** Information provided **
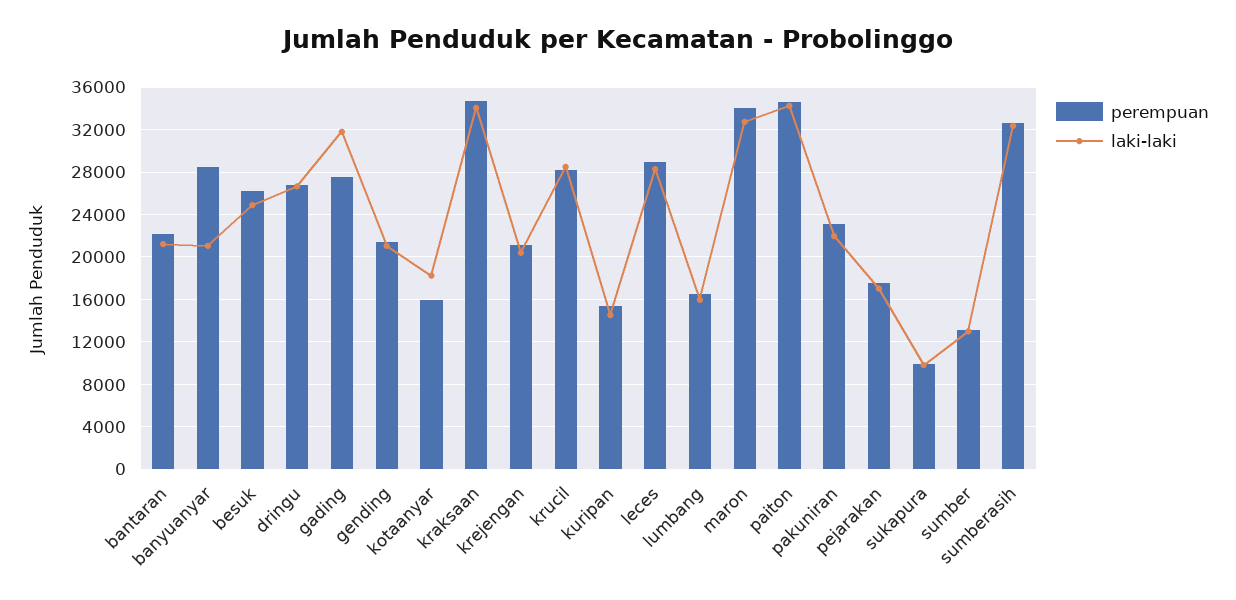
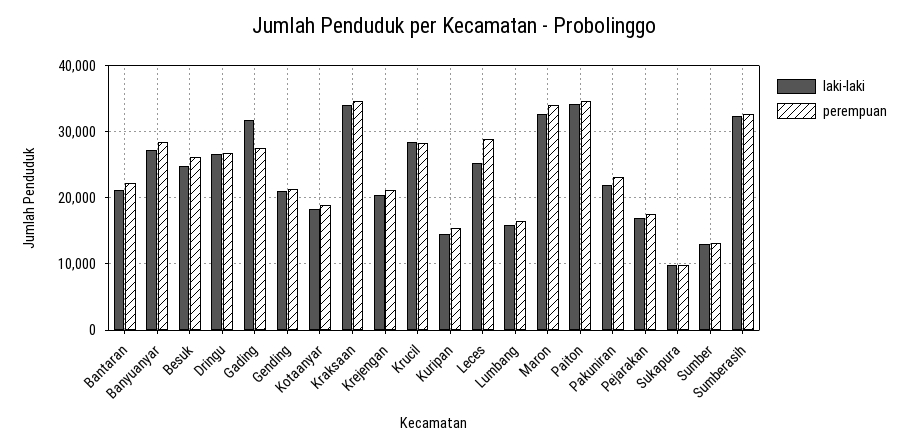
laki-laki, banyuanyar: 21000 -> 27000
perempuan, kotaanyar: 16000 -> 19000
laki-laki, leces: 28000 -> 25000

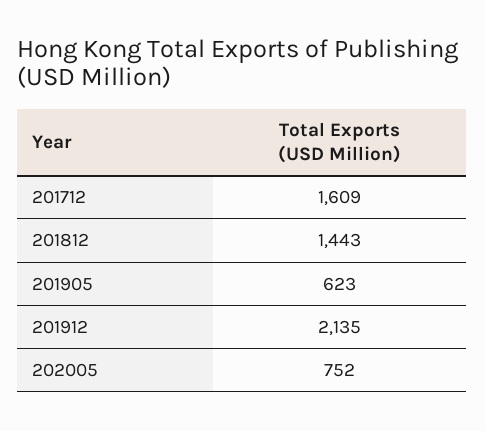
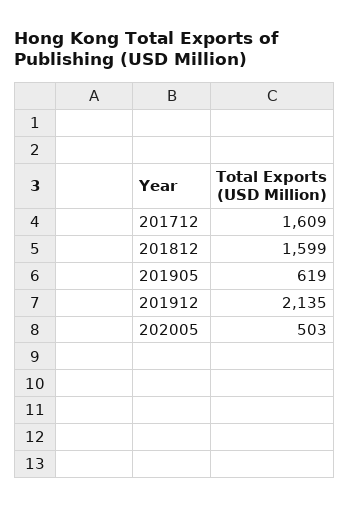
201812: 1443 -> 1599
201905: 623 -> 619
202005: 752 -> 503

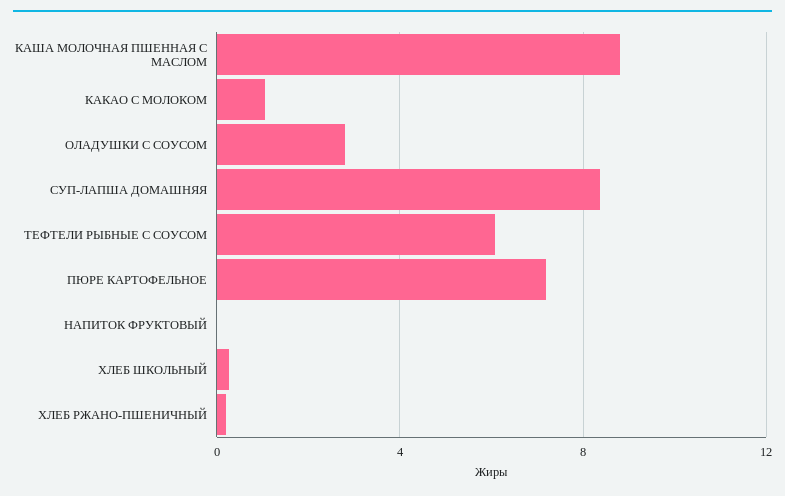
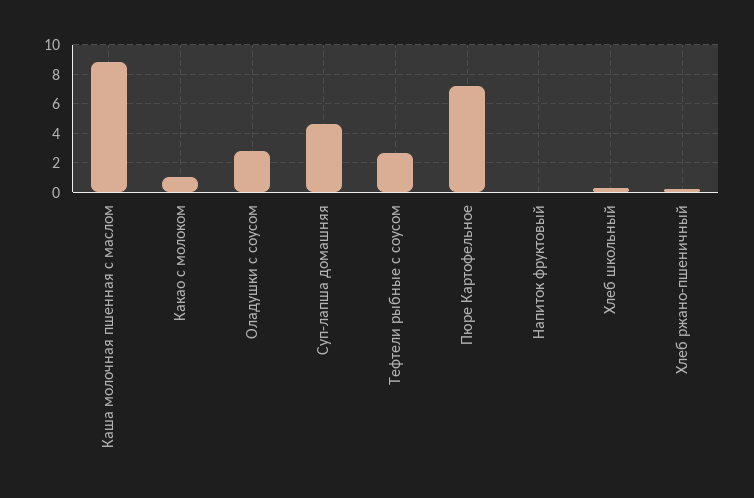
СУП-ЛАПША ДОМАШНЯЯ: 8.5 -> 4.5
ТЕФТЕЛИ РЫБНЫЕ С СОУСОМ: 6 -> 2.5

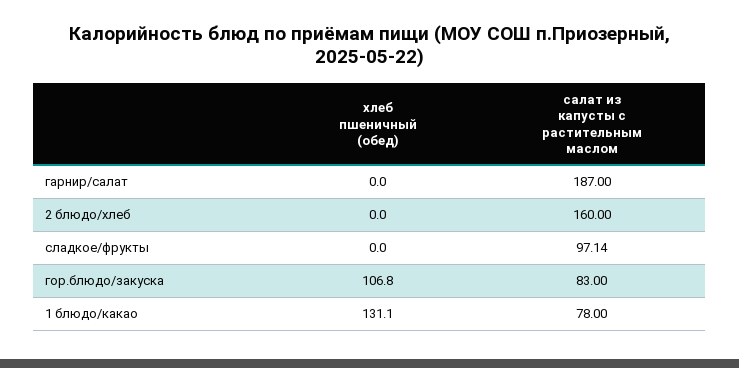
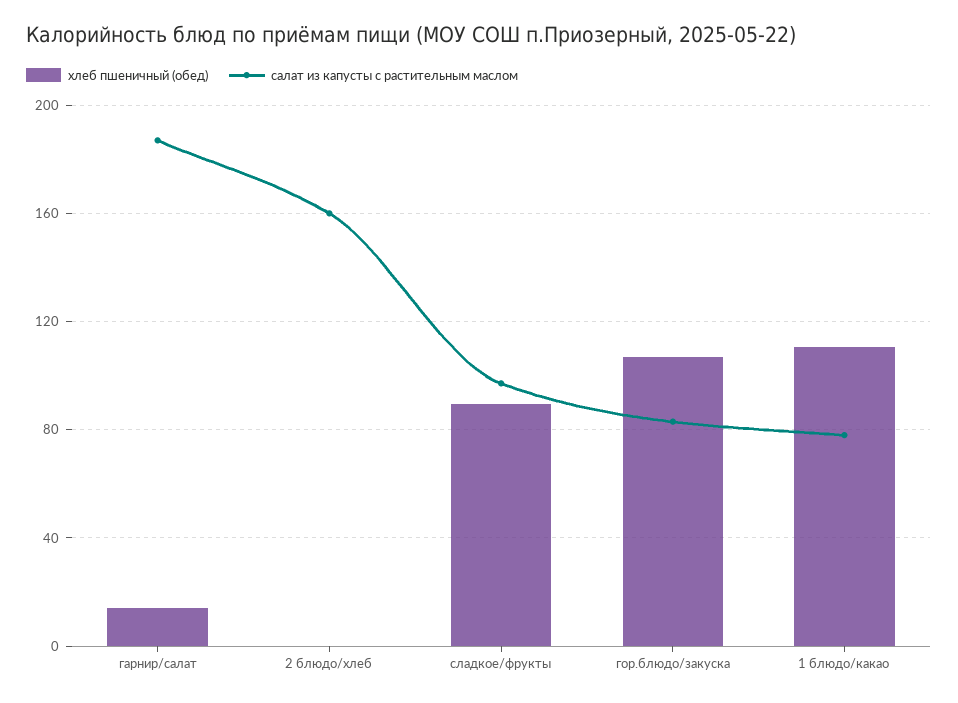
хлеб пшеничный (обед), гарнир/салат: 0 -> 15
хлеб пшеничный (обед), сладкое/фрукты: 0 -> 90
хлеб пшеничный (обед), 1 блюдо/какао: 131.1 -> 110

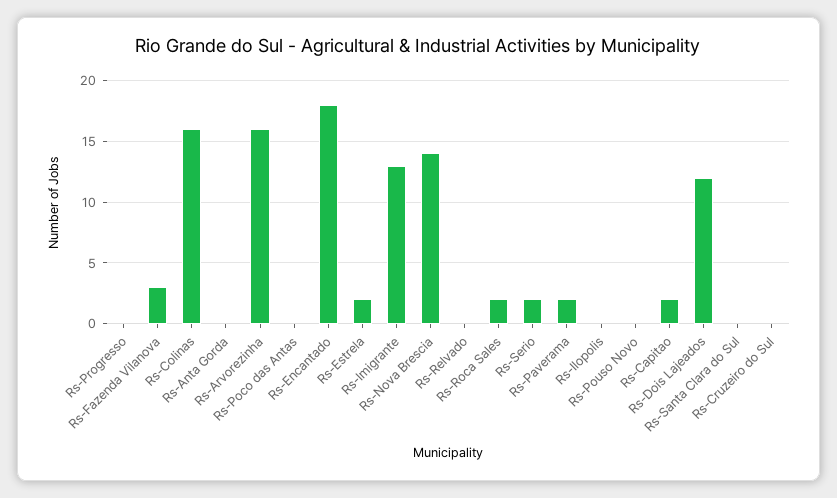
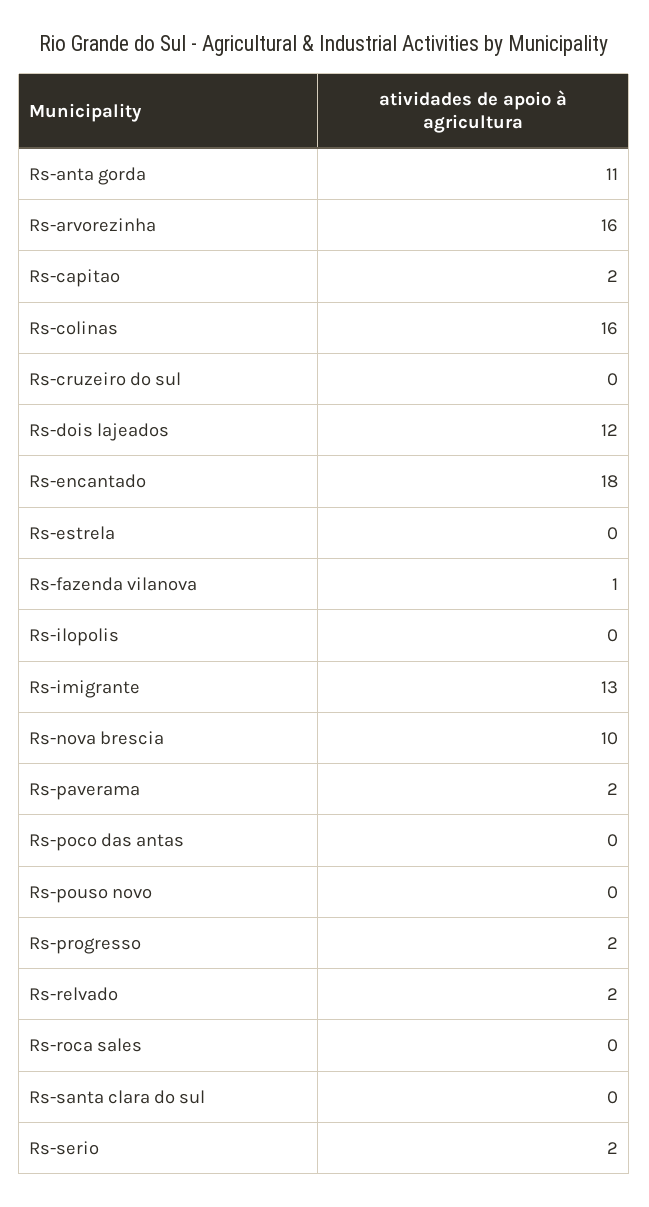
Rs-Progresso: 0 -> 2
Rs-Fazenda Vilanova: 3 -> 1
Rs-Anta Gorda: 0 -> 11
Rs-Estrela: 2 -> 0
Rs-Nova Brescia: 14 -> 10
Rs-Relvado: 0 -> 2
Rs-Roca Sales: 2 -> 0

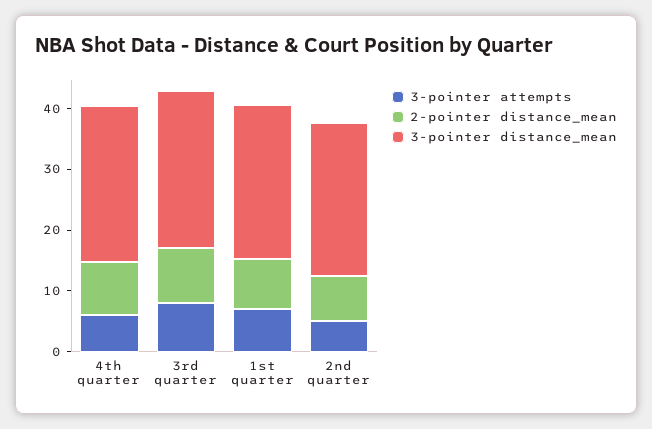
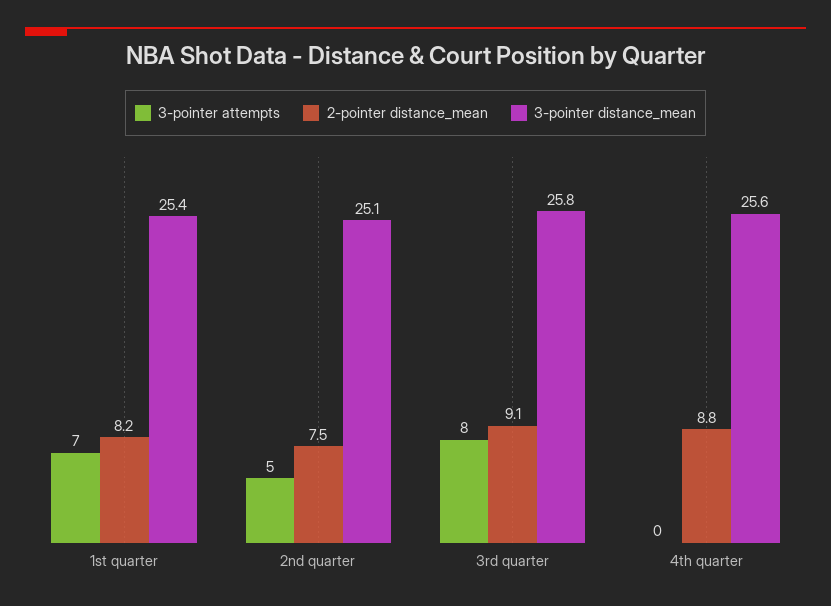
3-pointer attempts, 4th quarter: 6 -> 0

** Exercise **
Repeat the data word for word. Images are not part of the copy.

** Written answer **
laki-laki, banyuanyar: 21000 -> 27000
perempuan, kotaanyar: 16000 -> 19000
laki-laki, leces: 28000 -> 25000

201812: 1443 -> 1599
201905: 623 -> 619
202005: 752 -> 503

СУП-ЛАПША ДОМАШНЯЯ: 8.5 -> 4.5
ТЕФТЕЛИ РЫБНЫЕ С СОУСОМ: 6 -> 2.5

хлеб пшеничный (обед), гарнир/салат: 0 -> 15
хлеб пшеничный (обед), сладкое/фрукты: 0 -> 90
хлеб пшеничный (обед), 1 блюдо/какао: 131.1 -> 110

Rs-Progresso: 0 -> 2
Rs-Fazenda Vilanova: 3 -> 1
Rs-Anta Gorda: 0 -> 11
Rs-Estrela: 2 -> 0
Rs-Nova Brescia: 14 -> 10
Rs-Relvado: 0 -> 2
Rs-Roca Sales: 2 -> 0

3-pointer attempts, 4th quarter: 6 -> 0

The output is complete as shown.